Sources: Axios Des Moines, April 8, 2021, NAR, Sept. 28, 2020, DMAAR, April 8, 2021, NAR webinar
Ashley’s other great public legacy is the Ashley Okland Variety Star Playground in Ewing Park. Built as an inclusive playground for children of all abilities, it stands as a different kind of answer to loss. Instead of defining Ashley only by the violence that took her, friends and family built something outward-facing and generous, a place that reflects how they said she moved through the world. That choice feels important. The web record around Ashley is full of sorrow, but it is also full of efforts to keep her associated with welcome, inclusion, and care.

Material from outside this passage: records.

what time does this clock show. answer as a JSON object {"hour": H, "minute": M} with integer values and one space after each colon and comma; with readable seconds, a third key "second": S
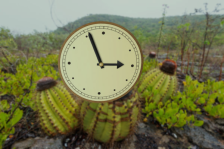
{"hour": 2, "minute": 56}
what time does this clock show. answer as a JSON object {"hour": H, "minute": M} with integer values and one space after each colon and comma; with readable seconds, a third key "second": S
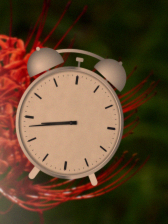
{"hour": 8, "minute": 43}
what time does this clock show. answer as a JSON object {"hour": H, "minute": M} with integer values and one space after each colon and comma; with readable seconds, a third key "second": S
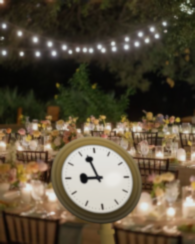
{"hour": 8, "minute": 57}
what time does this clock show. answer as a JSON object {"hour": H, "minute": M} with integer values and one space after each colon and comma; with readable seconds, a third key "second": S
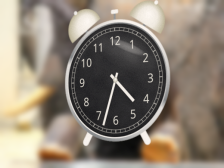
{"hour": 4, "minute": 33}
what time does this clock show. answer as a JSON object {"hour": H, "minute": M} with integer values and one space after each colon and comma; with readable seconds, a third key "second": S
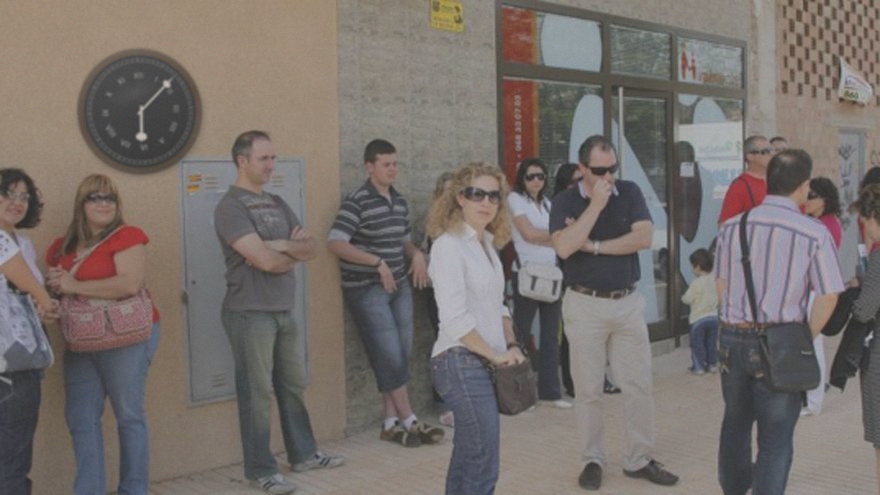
{"hour": 6, "minute": 8}
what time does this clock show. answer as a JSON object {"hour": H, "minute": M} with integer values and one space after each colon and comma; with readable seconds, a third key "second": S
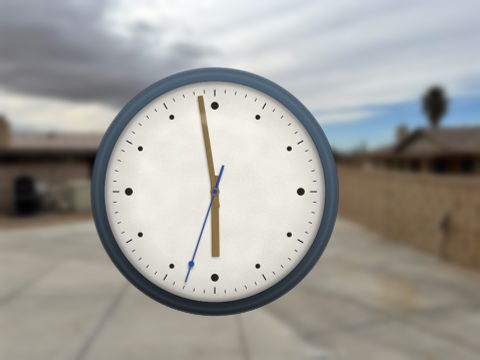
{"hour": 5, "minute": 58, "second": 33}
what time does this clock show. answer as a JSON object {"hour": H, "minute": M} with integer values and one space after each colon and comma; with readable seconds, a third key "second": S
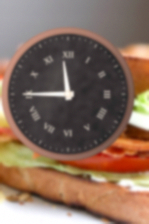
{"hour": 11, "minute": 45}
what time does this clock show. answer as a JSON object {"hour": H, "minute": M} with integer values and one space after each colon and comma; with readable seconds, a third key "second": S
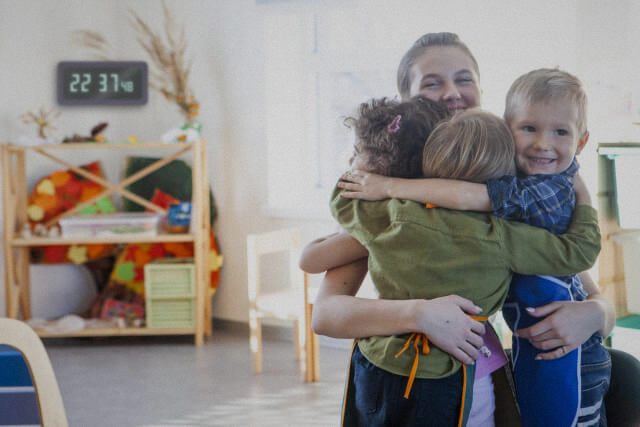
{"hour": 22, "minute": 37}
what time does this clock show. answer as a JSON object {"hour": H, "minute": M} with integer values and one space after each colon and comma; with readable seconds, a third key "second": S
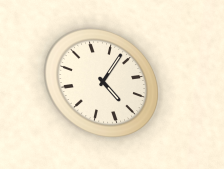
{"hour": 5, "minute": 8}
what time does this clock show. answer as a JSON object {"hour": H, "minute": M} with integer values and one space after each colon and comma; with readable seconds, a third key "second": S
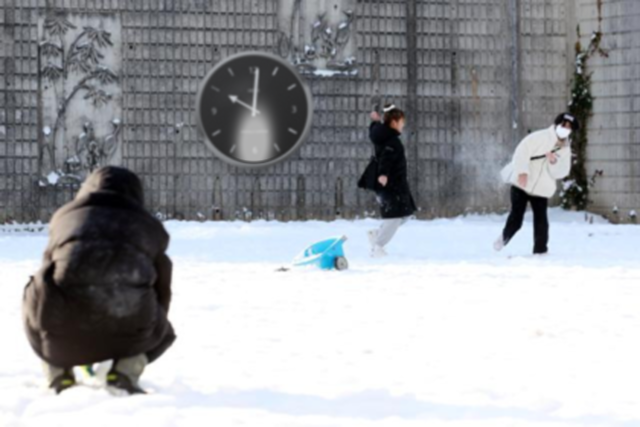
{"hour": 10, "minute": 1}
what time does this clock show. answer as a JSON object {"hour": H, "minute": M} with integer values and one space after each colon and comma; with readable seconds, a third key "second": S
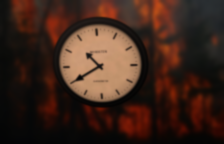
{"hour": 10, "minute": 40}
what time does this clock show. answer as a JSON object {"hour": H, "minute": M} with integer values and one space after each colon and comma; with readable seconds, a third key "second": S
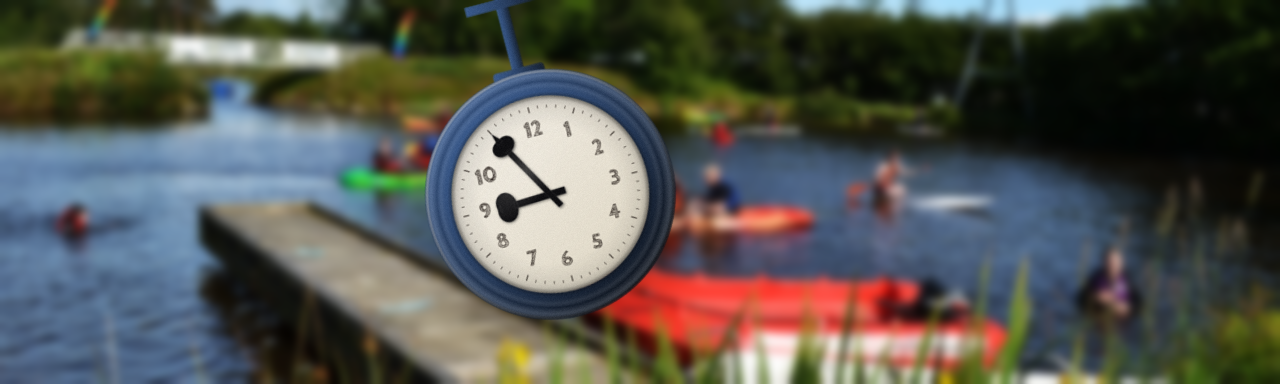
{"hour": 8, "minute": 55}
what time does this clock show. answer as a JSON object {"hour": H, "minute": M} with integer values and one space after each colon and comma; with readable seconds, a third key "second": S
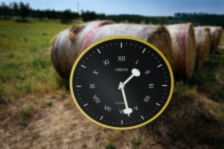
{"hour": 1, "minute": 28}
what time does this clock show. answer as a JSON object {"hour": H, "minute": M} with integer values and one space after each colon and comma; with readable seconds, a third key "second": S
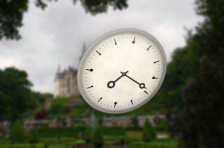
{"hour": 7, "minute": 19}
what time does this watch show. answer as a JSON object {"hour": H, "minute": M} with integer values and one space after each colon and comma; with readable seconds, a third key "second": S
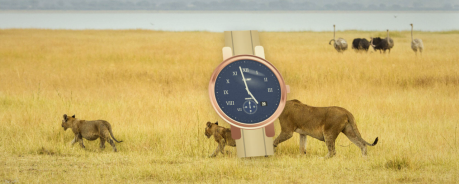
{"hour": 4, "minute": 58}
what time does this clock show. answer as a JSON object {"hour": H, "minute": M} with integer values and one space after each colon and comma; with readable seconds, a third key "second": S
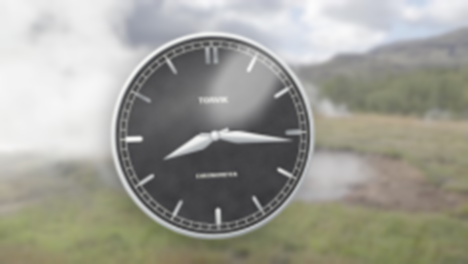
{"hour": 8, "minute": 16}
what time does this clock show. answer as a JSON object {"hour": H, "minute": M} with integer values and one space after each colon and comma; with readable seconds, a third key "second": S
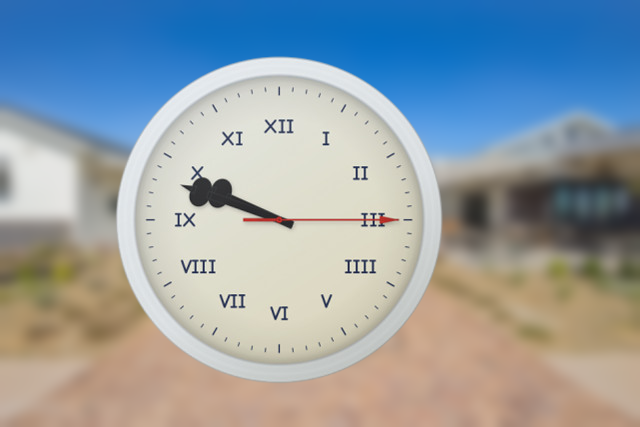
{"hour": 9, "minute": 48, "second": 15}
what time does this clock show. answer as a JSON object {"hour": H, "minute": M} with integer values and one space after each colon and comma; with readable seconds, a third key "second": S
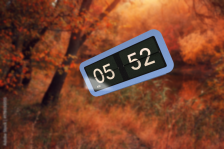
{"hour": 5, "minute": 52}
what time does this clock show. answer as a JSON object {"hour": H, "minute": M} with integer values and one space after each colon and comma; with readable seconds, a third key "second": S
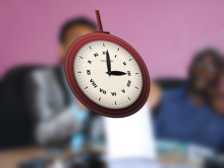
{"hour": 3, "minute": 1}
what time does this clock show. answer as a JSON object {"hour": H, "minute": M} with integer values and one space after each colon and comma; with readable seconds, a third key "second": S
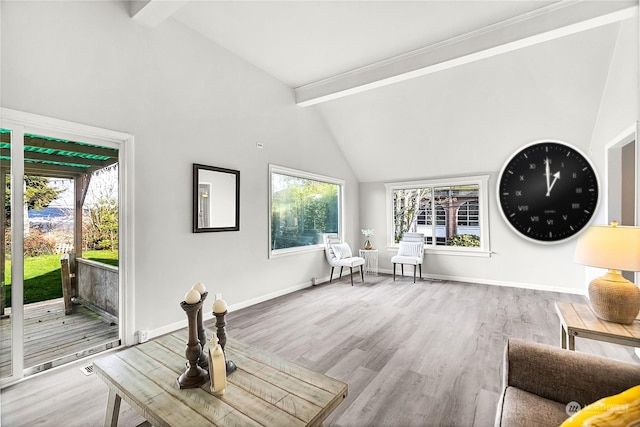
{"hour": 1, "minute": 0}
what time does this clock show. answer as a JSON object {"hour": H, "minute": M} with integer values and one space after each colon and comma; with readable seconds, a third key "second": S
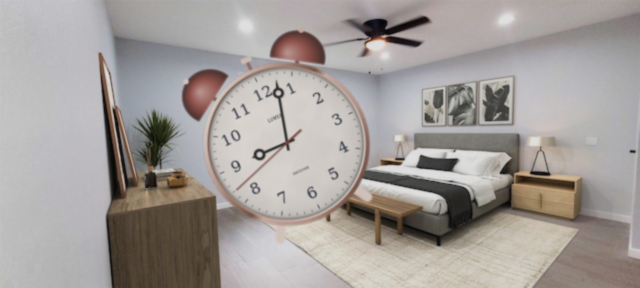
{"hour": 9, "minute": 2, "second": 42}
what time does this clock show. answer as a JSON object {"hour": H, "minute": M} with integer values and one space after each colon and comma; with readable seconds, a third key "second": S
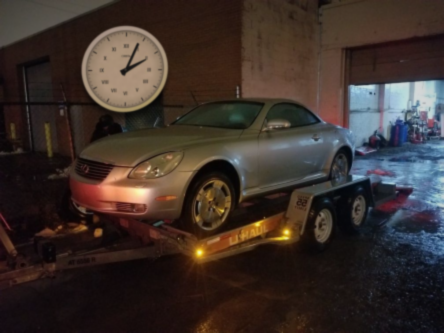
{"hour": 2, "minute": 4}
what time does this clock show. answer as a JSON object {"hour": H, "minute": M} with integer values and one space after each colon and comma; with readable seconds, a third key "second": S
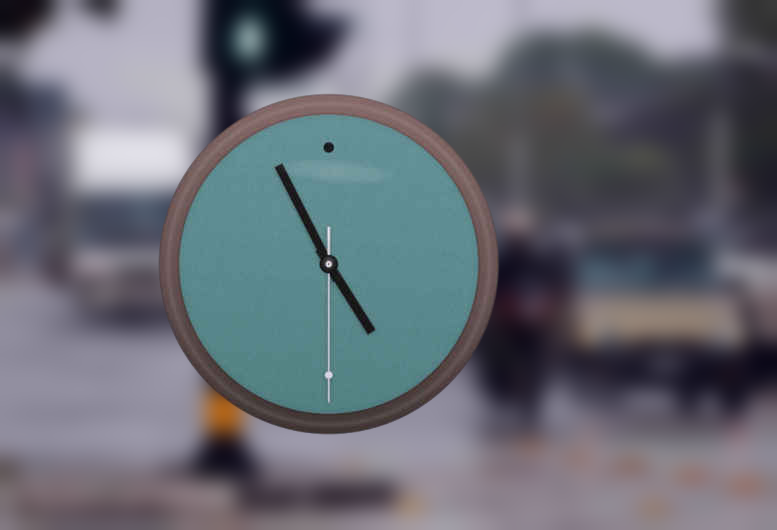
{"hour": 4, "minute": 55, "second": 30}
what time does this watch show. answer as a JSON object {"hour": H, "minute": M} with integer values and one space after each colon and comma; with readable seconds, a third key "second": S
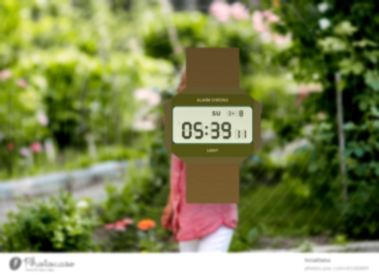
{"hour": 5, "minute": 39}
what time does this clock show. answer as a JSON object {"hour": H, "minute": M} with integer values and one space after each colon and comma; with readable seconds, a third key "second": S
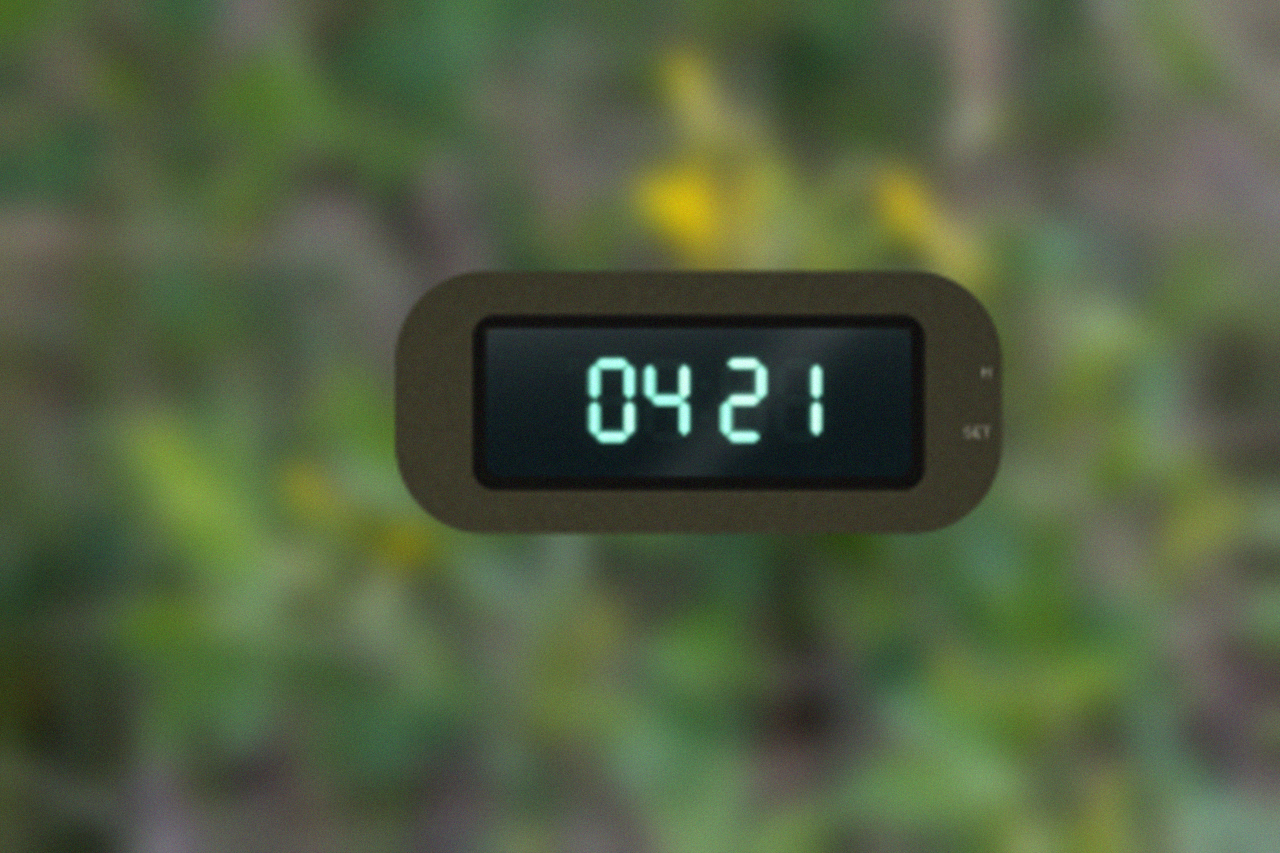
{"hour": 4, "minute": 21}
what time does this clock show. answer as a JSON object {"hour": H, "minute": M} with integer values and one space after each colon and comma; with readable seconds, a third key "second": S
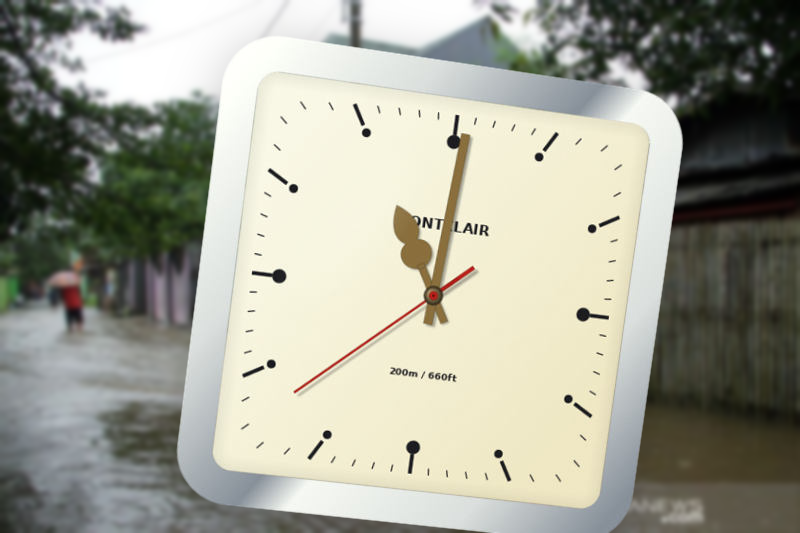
{"hour": 11, "minute": 0, "second": 38}
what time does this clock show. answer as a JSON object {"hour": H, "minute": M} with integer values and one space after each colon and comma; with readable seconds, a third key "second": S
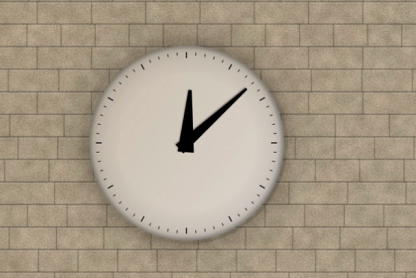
{"hour": 12, "minute": 8}
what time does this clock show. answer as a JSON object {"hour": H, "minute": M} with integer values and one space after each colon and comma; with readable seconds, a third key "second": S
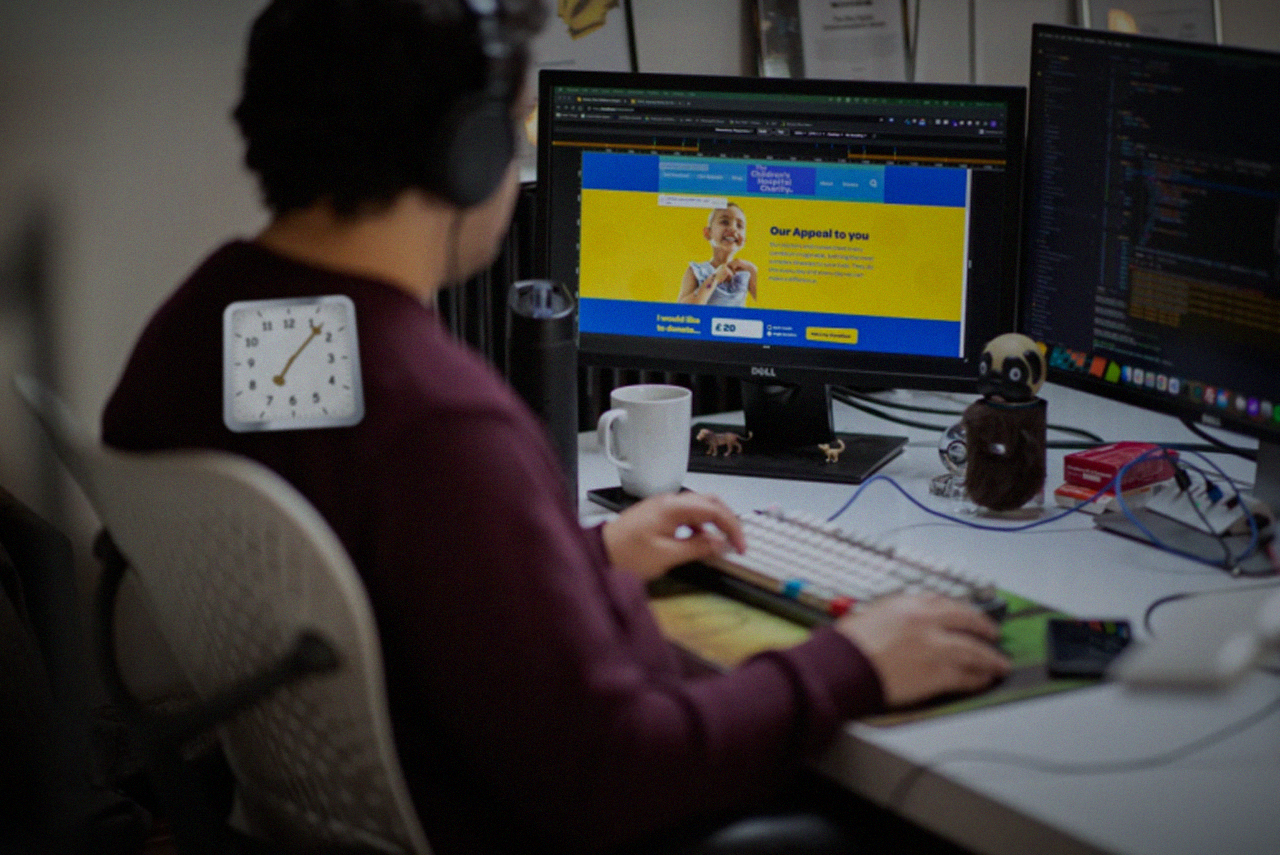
{"hour": 7, "minute": 7}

Now, with a criminal case finally underway, Ashley’s story has entered a new chapter. The full public evidentiary picture is still not available. Police have intentionally withheld many details, and the legal process will decide what can be proved. But after nearly fifteen years, the family is no longer standing entirely in the dark. There is now a defendant, a charge, and a path forward in court. For a family that had nearly given up hope, that matters. For the people who loved Ashley, and for the larger community that has carried her memory all these years, it is possible to feel two things at once: sorrow that this took so long, and gratitude that the waiting has finally been broken.
Ashley Okland’s story has never really been just the story of a crime. It is the story of a life that was full of promise, a family that refused to let that life be reduced to a file number, and a circle of friends and colleagues who turned loss into lasting change. The answers are still incomplete in the public record. But for the first time in a very long time, they are no longer absent.